Find the line that contains "M1625,140l44,-18" in the entries below. Output it and each later line exactly, and nothing else.

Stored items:
--- START ---

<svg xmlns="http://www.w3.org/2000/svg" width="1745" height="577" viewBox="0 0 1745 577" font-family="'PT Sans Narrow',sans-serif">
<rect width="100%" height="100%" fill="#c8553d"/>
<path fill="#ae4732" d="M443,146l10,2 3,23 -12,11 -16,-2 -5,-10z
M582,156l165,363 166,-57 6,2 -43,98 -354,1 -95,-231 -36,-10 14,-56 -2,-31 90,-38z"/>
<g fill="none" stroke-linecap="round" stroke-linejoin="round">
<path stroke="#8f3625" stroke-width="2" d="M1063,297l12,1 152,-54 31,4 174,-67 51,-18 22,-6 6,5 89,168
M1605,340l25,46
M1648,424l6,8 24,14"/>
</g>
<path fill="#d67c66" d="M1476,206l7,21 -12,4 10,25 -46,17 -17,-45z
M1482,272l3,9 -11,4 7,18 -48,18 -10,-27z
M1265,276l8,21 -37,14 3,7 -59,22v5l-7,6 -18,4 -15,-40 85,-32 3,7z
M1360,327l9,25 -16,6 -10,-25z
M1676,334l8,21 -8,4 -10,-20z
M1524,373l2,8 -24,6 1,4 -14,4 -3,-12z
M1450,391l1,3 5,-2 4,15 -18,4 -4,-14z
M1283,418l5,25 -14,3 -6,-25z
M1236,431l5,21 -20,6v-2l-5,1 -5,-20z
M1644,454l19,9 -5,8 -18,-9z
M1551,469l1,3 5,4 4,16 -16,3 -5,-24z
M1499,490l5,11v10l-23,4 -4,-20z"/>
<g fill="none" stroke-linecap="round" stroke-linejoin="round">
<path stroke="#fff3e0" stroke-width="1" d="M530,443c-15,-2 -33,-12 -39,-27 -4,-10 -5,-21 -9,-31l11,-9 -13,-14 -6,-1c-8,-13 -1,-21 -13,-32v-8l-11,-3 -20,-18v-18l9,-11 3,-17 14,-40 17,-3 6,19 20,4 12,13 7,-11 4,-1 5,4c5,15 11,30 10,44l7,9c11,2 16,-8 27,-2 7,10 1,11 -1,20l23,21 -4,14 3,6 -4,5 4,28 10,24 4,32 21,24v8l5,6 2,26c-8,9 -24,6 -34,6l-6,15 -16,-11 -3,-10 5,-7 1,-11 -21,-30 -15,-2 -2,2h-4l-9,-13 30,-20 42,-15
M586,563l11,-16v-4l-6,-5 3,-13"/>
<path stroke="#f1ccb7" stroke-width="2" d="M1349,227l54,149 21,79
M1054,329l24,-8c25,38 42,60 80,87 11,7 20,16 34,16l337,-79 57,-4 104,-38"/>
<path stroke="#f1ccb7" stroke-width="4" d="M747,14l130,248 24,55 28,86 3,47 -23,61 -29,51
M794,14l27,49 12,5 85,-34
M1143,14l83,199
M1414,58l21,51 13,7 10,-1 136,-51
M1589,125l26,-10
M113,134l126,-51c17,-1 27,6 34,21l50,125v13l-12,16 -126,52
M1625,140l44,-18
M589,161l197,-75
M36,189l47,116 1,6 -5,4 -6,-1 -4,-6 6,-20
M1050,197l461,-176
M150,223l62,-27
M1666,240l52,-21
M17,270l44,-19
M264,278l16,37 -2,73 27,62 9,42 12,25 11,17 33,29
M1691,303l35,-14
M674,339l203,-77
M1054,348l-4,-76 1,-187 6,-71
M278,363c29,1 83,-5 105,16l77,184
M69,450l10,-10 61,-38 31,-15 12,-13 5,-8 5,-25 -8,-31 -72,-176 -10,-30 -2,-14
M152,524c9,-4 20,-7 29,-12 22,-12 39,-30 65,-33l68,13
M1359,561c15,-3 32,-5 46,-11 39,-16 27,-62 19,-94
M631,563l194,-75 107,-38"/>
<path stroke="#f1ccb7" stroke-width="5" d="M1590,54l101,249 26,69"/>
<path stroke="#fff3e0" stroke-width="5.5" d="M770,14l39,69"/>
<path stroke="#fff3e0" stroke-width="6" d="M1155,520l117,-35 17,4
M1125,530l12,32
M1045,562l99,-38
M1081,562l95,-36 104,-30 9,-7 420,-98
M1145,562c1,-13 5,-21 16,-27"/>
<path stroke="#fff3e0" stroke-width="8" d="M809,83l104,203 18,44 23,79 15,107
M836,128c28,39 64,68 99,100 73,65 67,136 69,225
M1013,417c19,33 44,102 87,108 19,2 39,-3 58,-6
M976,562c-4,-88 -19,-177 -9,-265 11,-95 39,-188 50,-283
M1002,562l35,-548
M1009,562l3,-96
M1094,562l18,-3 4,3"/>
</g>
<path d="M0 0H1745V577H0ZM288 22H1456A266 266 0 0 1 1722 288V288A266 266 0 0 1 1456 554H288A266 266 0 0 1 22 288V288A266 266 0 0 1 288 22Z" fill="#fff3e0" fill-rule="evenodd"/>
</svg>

--- END ---

• Task result
M1625,140l44,-18
M589,161l197,-75
M36,189l47,116 1,6 -5,4 -6,-1 -4,-6 6,-20
M1050,197l461,-176
M150,223l62,-27
M1666,240l52,-21
M17,270l44,-19
M264,278l16,37 -2,73 27,62 9,42 12,25 11,17 33,29
M1691,303l35,-14
M674,339l203,-77
M1054,348l-4,-76 1,-187 6,-71
M278,363c29,1 83,-5 105,16l77,184
M69,450l10,-10 61,-38 31,-15 12,-13 5,-8 5,-25 -8,-31 -72,-176 -10,-30 -2,-14
M152,524c9,-4 20,-7 29,-12 22,-12 39,-30 65,-33l68,13
M1359,561c15,-3 32,-5 46,-11 39,-16 27,-62 19,-94
M631,563l194,-75 107,-38"/>
<path stroke="#f1ccb7" stroke-width="5" d="M1590,54l101,249 26,69"/>
<path stroke="#fff3e0" stroke-width="5.5" d="M770,14l39,69"/>
<path stroke="#fff3e0" stroke-width="6" d="M1155,520l117,-35 17,4
M1125,530l12,32
M1045,562l99,-38
M1081,562l95,-36 104,-30 9,-7 420,-98
M1145,562c1,-13 5,-21 16,-27"/>
<path stroke="#fff3e0" stroke-width="8" d="M809,83l104,203 18,44 23,79 15,107
M836,128c28,39 64,68 99,100 73,65 67,136 69,225
M1013,417c19,33 44,102 87,108 19,2 39,-3 58,-6
M976,562c-4,-88 -19,-177 -9,-265 11,-95 39,-188 50,-283
M1002,562l35,-548
M1009,562l3,-96
M1094,562l18,-3 4,3"/>
</g>
<path d="M0 0H1745V577H0ZM288 22H1456A266 266 0 0 1 1722 288V288A266 266 0 0 1 1456 554H288A266 266 0 0 1 22 288V288A266 266 0 0 1 288 22Z" fill="#fff3e0" fill-rule="evenodd"/>
</svg>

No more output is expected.